Exercise aim
Determine the number of lines in the listing below where the string "Table" occurs; answer with the number alone.

Input

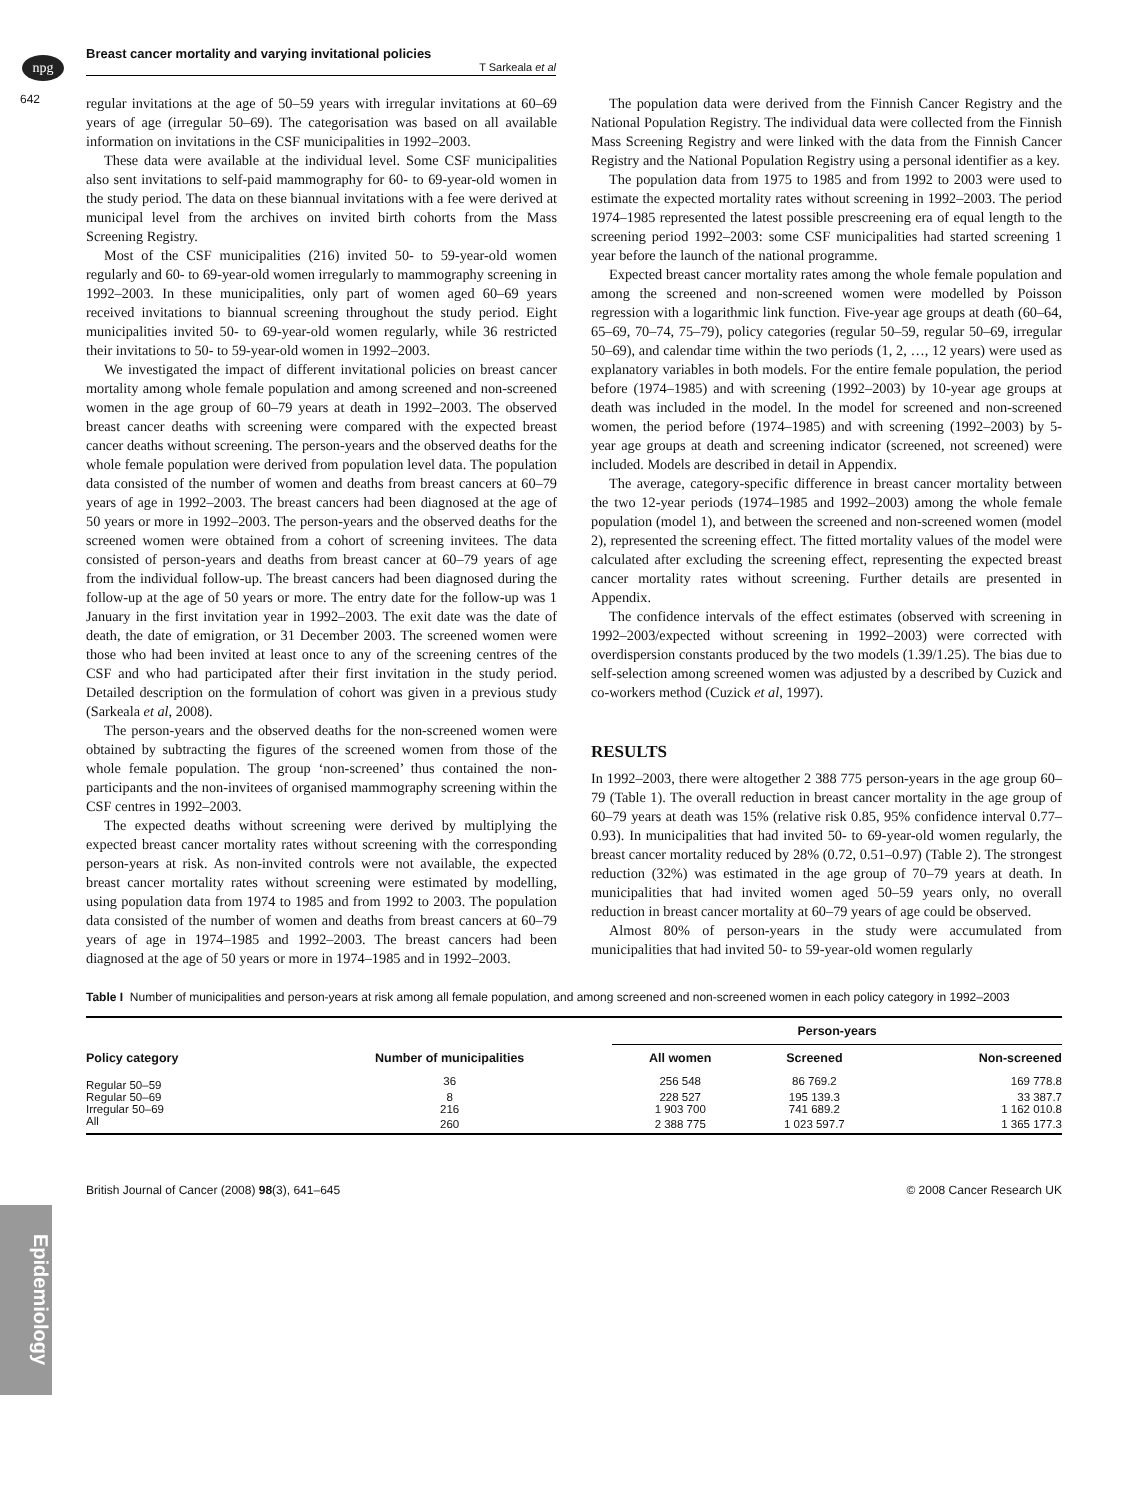npg
Breast cancer mortality and varying invitational policies
T Sarkeala et al
642
Epidemiology
regular invitations at the age of 50–59 years with irregular invitations at 60–69 years of age (irregular 50–69). The categorisation was based on all available information on invitations in the CSF municipalities in 1992–2003.
These data were available at the individual level. Some CSF municipalities also sent invitations to self-paid mammography for 60- to 69-year-old women in the study period. The data on these biannual invitations with a fee were derived at municipal level from the archives on invited birth cohorts from the Mass Screening Registry.
Most of the CSF municipalities (216) invited 50- to 59-year-old women regularly and 60- to 69-year-old women irregularly to mammography screening in 1992–2003. In these municipalities, only part of women aged 60–69 years received invitations to biannual screening throughout the study period. Eight municipalities invited 50- to 69-year-old women regularly, while 36 restricted their invitations to 50- to 59-year-old women in 1992–2003.
We investigated the impact of different invitational policies on breast cancer mortality among whole female population and among screened and non-screened women in the age group of 60–79 years at death in 1992–2003. The observed breast cancer deaths with screening were compared with the expected breast cancer deaths without screening. The person-years and the observed deaths for the whole female population were derived from population level data. The population data consisted of the number of women and deaths from breast cancers at 60–79 years of age in 1992–2003. The breast cancers had been diagnosed at the age of 50 years or more in 1992–2003. The person-years and the observed deaths for the screened women were obtained from a cohort of screening invitees. The data consisted of person-years and deaths from breast cancer at 60–79 years of age from the individual follow-up. The breast cancers had been diagnosed during the follow-up at the age of 50 years or more. The entry date for the follow-up was 1 January in the first invitation year in 1992–2003. The exit date was the date of death, the date of emigration, or 31 December 2003. The screened women were those who had been invited at least once to any of the screening centres of the CSF and who had participated after their first invitation in the study period. Detailed description on the formulation of cohort was given in a previous study (Sarkeala et al, 2008).
The person-years and the observed deaths for the non-screened women were obtained by subtracting the figures of the screened women from those of the whole female population. The group ‘non-screened’ thus contained the non-participants and the non-invitees of organised mammography screening within the CSF centres in 1992–2003.
The expected deaths without screening were derived by multiplying the expected breast cancer mortality rates without screening with the corresponding person-years at risk. As non-invited controls were not available, the expected breast cancer mortality rates without screening were estimated by modelling, using population data from 1974 to 1985 and from 1992 to 2003. The population data consisted of the number of women and deaths from breast cancers at 60–79 years of age in 1974–1985 and 1992–2003. The breast cancers had been diagnosed at the age of 50 years or more in 1974–1985 and in 1992–2003.
The population data were derived from the Finnish Cancer Registry and the National Population Registry. The individual data were collected from the Finnish Mass Screening Registry and were linked with the data from the Finnish Cancer Registry and the National Population Registry using a personal identifier as a key.
The population data from 1975 to 1985 and from 1992 to 2003 were used to estimate the expected mortality rates without screening in 1992–2003. The period 1974–1985 represented the latest possible prescreening era of equal length to the screening period 1992–2003: some CSF municipalities had started screening 1 year before the launch of the national programme.
Expected breast cancer mortality rates among the whole female population and among the screened and non-screened women were modelled by Poisson regression with a logarithmic link function. Five-year age groups at death (60–64, 65–69, 70–74, 75–79), policy categories (regular 50–59, regular 50–69, irregular 50–69), and calendar time within the two periods (1, 2, …, 12 years) were used as explanatory variables in both models. For the entire female population, the period before (1974–1985) and with screening (1992–2003) by 10-year age groups at death was included in the model. In the model for screened and non-screened women, the period before (1974–1985) and with screening (1992–2003) by 5-year age groups at death and screening indicator (screened, not screened) were included. Models are described in detail in Appendix.
The average, category-specific difference in breast cancer mortality between the two 12-year periods (1974–1985 and 1992–2003) among the whole female population (model 1), and between the screened and non-screened women (model 2), represented the screening effect. The fitted mortality values of the model were calculated after excluding the screening effect, representing the expected breast cancer mortality rates without screening. Further details are presented in Appendix.
The confidence intervals of the effect estimates (observed with screening in 1992–2003/expected without screening in 1992–2003) were corrected with overdispersion constants produced by the two models (1.39/1.25). The bias due to self-selection among screened women was adjusted by a described by Cuzick and co-workers method (Cuzick et al, 1997).
RESULTS
In 1992–2003, there were altogether 2 388 775 person-years in the age group 60–79 (Table 1). The overall reduction in breast cancer mortality in the age group of 60–79 years at death was 15% (relative risk 0.85, 95% confidence interval 0.77–0.93). In municipalities that had invited 50- to 69-year-old women regularly, the breast cancer mortality reduced by 28% (0.72, 0.51–0.97) (Table 2). The strongest reduction (32%) was estimated in the age group of 70–79 years at death. In municipalities that had invited women aged 50–59 years only, no overall reduction in breast cancer mortality at 60–79 years of age could be observed.
Almost 80% of person-years in the study were accumulated from municipalities that had invited 50- to 59-year-old women regularly
Table I Number of municipalities and person-years at risk among all female population, and among screened and non-screened women in each policy category in 1992–2003
| Policy category | Number of municipalities | Person-years | | |
| --- | --- | --- | --- | --- |
| | | All women | Screened | Non-screened |
| Regular 50–59 | 36 | 256 548 | 86 769.2 | 169 778.8 |
| Regular 50–69 | 8 | 228 527 | 195 139.3 | 33 387.7 |
| Irregular 50–69 | 216 | 1 903 700 | 741 689.2 | 1 162 010.8 |
| All | 260 | 2 388 775 | 1 023 597.7 | 1 365 177.3 |
British Journal of Cancer (2008) 98(3), 641–645 © 2008 Cancer Research UK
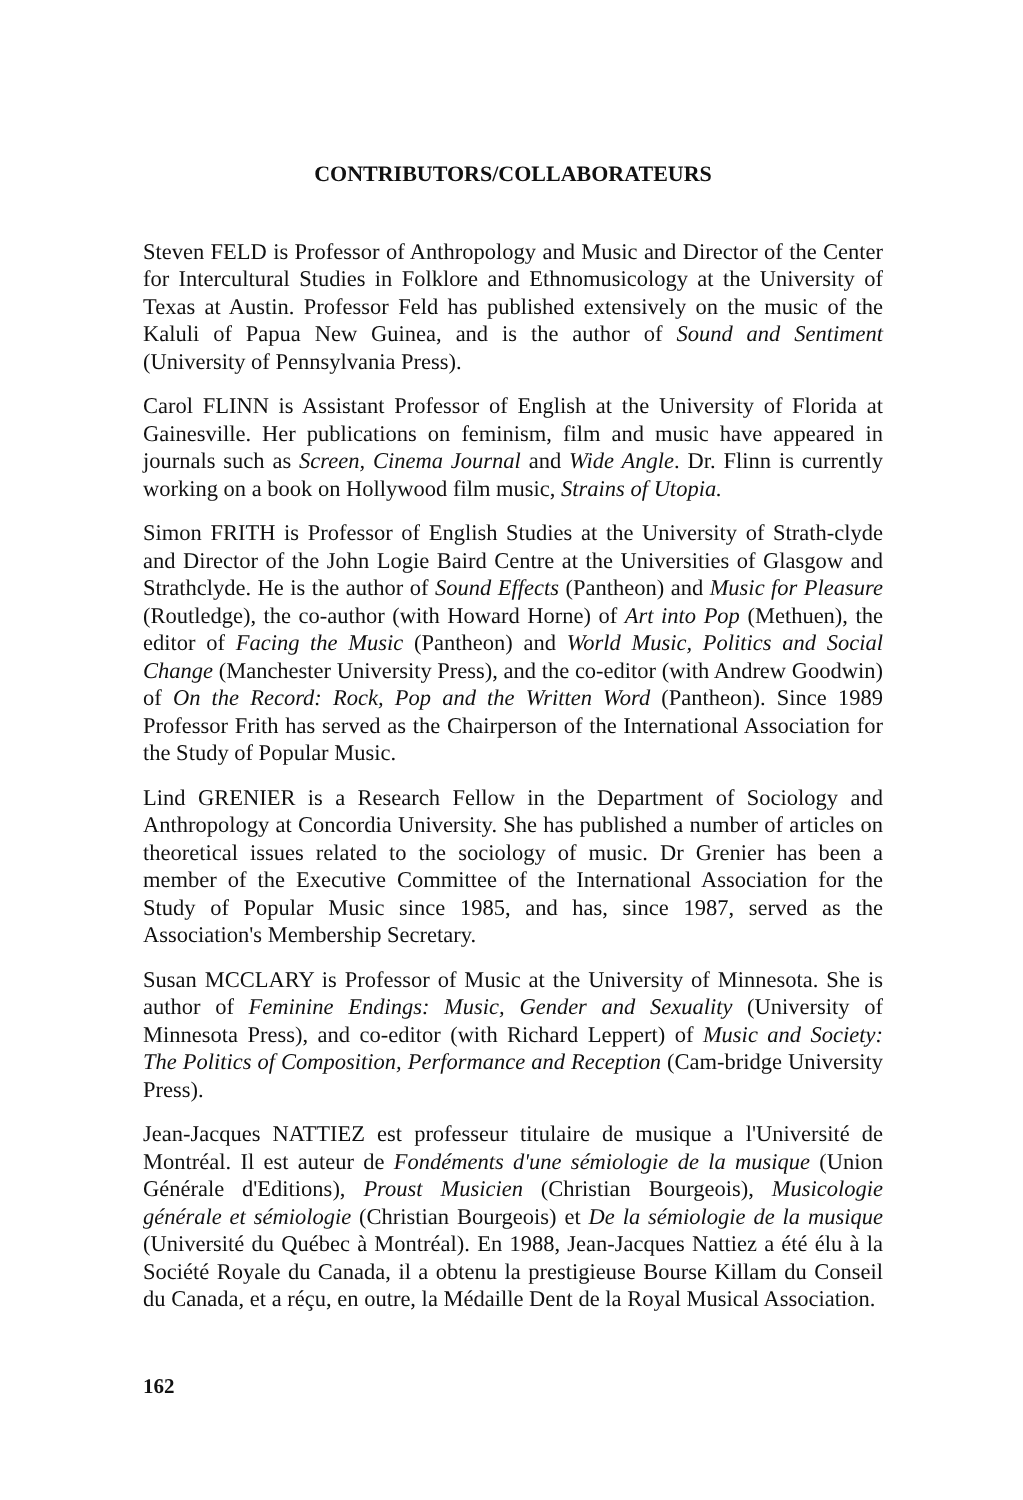CONTRIBUTORS/COLLABORATEURS
Steven FELD is Professor of Anthropology and Music and Director of the Center for Intercultural Studies in Folklore and Ethnomusicology at the University of Texas at Austin. Professor Feld has published extensively on the music of the Kaluli of Papua New Guinea, and is the author of Sound and Sentiment (University of Pennsylvania Press).
Carol FLINN is Assistant Professor of English at the University of Florida at Gainesville. Her publications on feminism, film and music have appeared in journals such as Screen, Cinema Journal and Wide Angle. Dr. Flinn is currently working on a book on Hollywood film music, Strains of Utopia.
Simon FRITH is Professor of English Studies at the University of Strath-clyde and Director of the John Logie Baird Centre at the Universities of Glasgow and Strathclyde. He is the author of Sound Effects (Pantheon) and Music for Pleasure (Routledge), the co-author (with Howard Horne) of Art into Pop (Methuen), the editor of Facing the Music (Pantheon) and World Music, Politics and Social Change (Manchester University Press), and the co-editor (with Andrew Goodwin) of On the Record: Rock, Pop and the Written Word (Pantheon). Since 1989 Professor Frith has served as the Chairperson of the International Association for the Study of Popular Music.
Lind GRENIER is a Research Fellow in the Department of Sociology and Anthropology at Concordia University. She has published a number of articles on theoretical issues related to the sociology of music. Dr Grenier has been a member of the Executive Committee of the International Association for the Study of Popular Music since 1985, and has, since 1987, served as the Association's Membership Secretary.
Susan MCCLARY is Professor of Music at the University of Minnesota. She is author of Feminine Endings: Music, Gender and Sexuality (University of Minnesota Press), and co-editor (with Richard Leppert) of Music and Society: The Politics of Composition, Performance and Reception (Cam-bridge University Press).
Jean-Jacques NATTIEZ est professeur titulaire de musique a l'Université de Montréal. Il est auteur de Fondéments d'une sémiologie de la musique (Union Générale d'Editions), Proust Musicien (Christian Bourgeois), Musicologie générale et sémiologie (Christian Bourgeois) et De la sémiologie de la musique (Université du Québec à Montréal). En 1988, Jean-Jacques Nattiez a été élu à la Société Royale du Canada, il a obtenu la prestigieuse Bourse Killam du Conseil du Canada, et a réçu, en outre, la Médaille Dent de la Royal Musical Association.
162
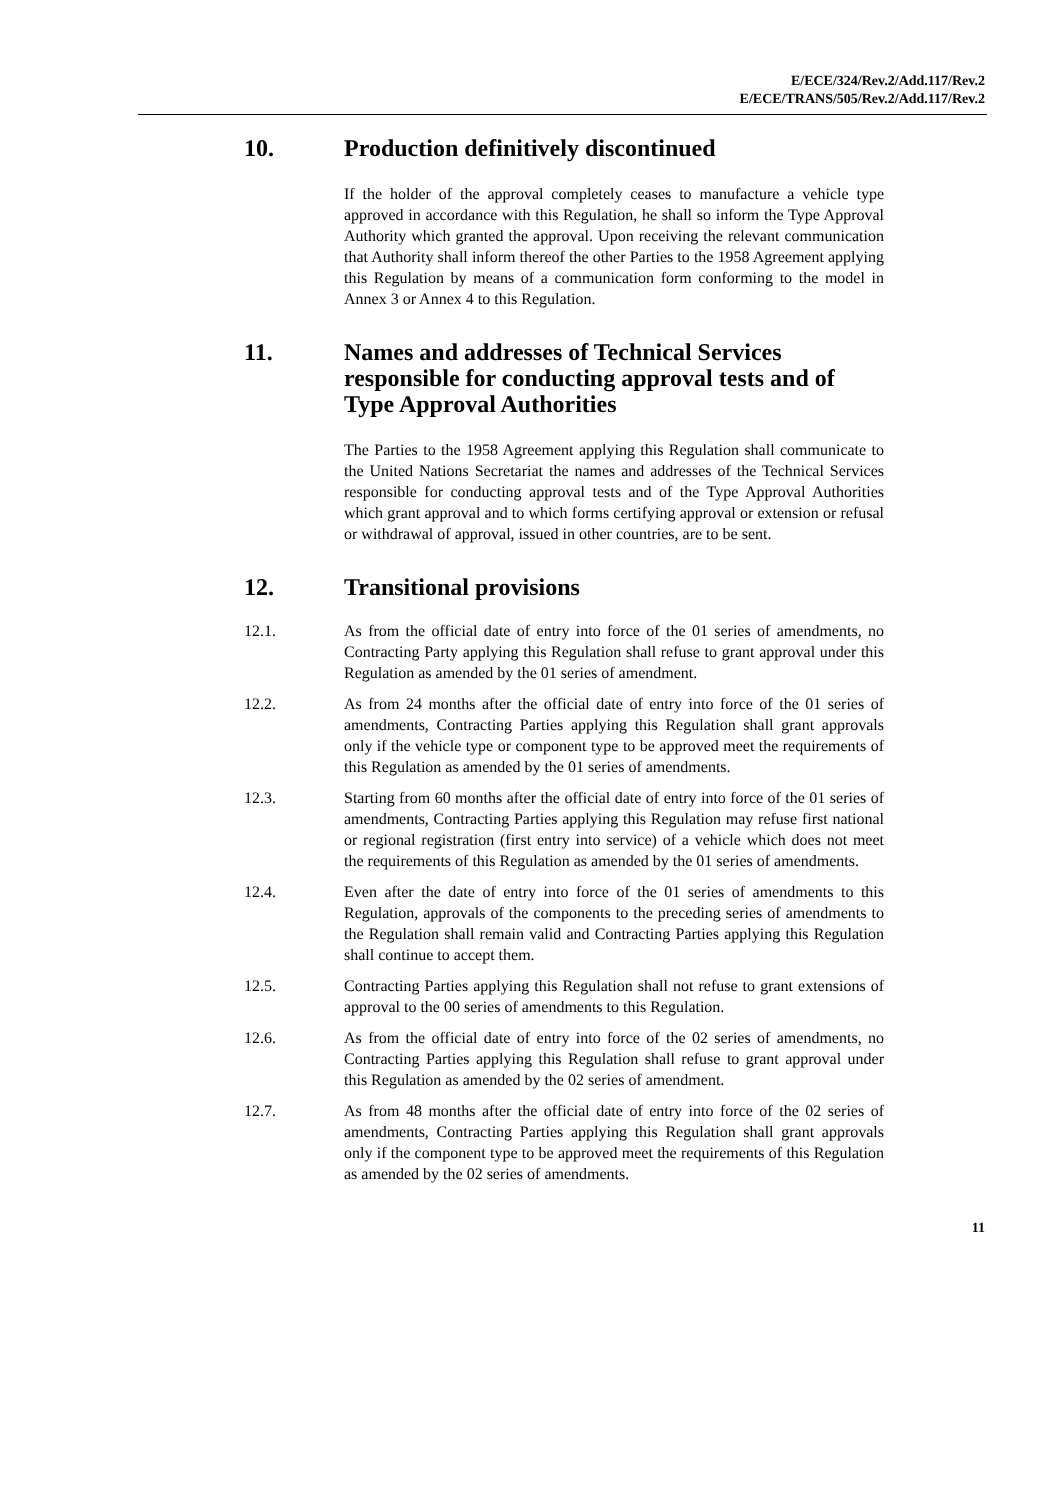E/ECE/324/Rev.2/Add.117/Rev.2
E/ECE/TRANS/505/Rev.2/Add.117/Rev.2
10. Production definitively discontinued
If the holder of the approval completely ceases to manufacture a vehicle type approved in accordance with this Regulation, he shall so inform the Type Approval Authority which granted the approval. Upon receiving the relevant communication that Authority shall inform thereof the other Parties to the 1958 Agreement applying this Regulation by means of a communication form conforming to the model in Annex 3 or Annex 4 to this Regulation.
11. Names and addresses of Technical Services responsible for conducting approval tests and of Type Approval Authorities
The Parties to the 1958 Agreement applying this Regulation shall communicate to the United Nations Secretariat the names and addresses of the Technical Services responsible for conducting approval tests and of the Type Approval Authorities which grant approval and to which forms certifying approval or extension or refusal or withdrawal of approval, issued in other countries, are to be sent.
12. Transitional provisions
12.1. As from the official date of entry into force of the 01 series of amendments, no Contracting Party applying this Regulation shall refuse to grant approval under this Regulation as amended by the 01 series of amendment.
12.2. As from 24 months after the official date of entry into force of the 01 series of amendments, Contracting Parties applying this Regulation shall grant approvals only if the vehicle type or component type to be approved meet the requirements of this Regulation as amended by the 01 series of amendments.
12.3. Starting from 60 months after the official date of entry into force of the 01 series of amendments, Contracting Parties applying this Regulation may refuse first national or regional registration (first entry into service) of a vehicle which does not meet the requirements of this Regulation as amended by the 01 series of amendments.
12.4. Even after the date of entry into force of the 01 series of amendments to this Regulation, approvals of the components to the preceding series of amendments to the Regulation shall remain valid and Contracting Parties applying this Regulation shall continue to accept them.
12.5. Contracting Parties applying this Regulation shall not refuse to grant extensions of approval to the 00 series of amendments to this Regulation.
12.6. As from the official date of entry into force of the 02 series of amendments, no Contracting Parties applying this Regulation shall refuse to grant approval under this Regulation as amended by the 02 series of amendment.
12.7. As from 48 months after the official date of entry into force of the 02 series of amendments, Contracting Parties applying this Regulation shall grant approvals only if the component type to be approved meet the requirements of this Regulation as amended by the 02 series of amendments.
11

Reply to the exercise
2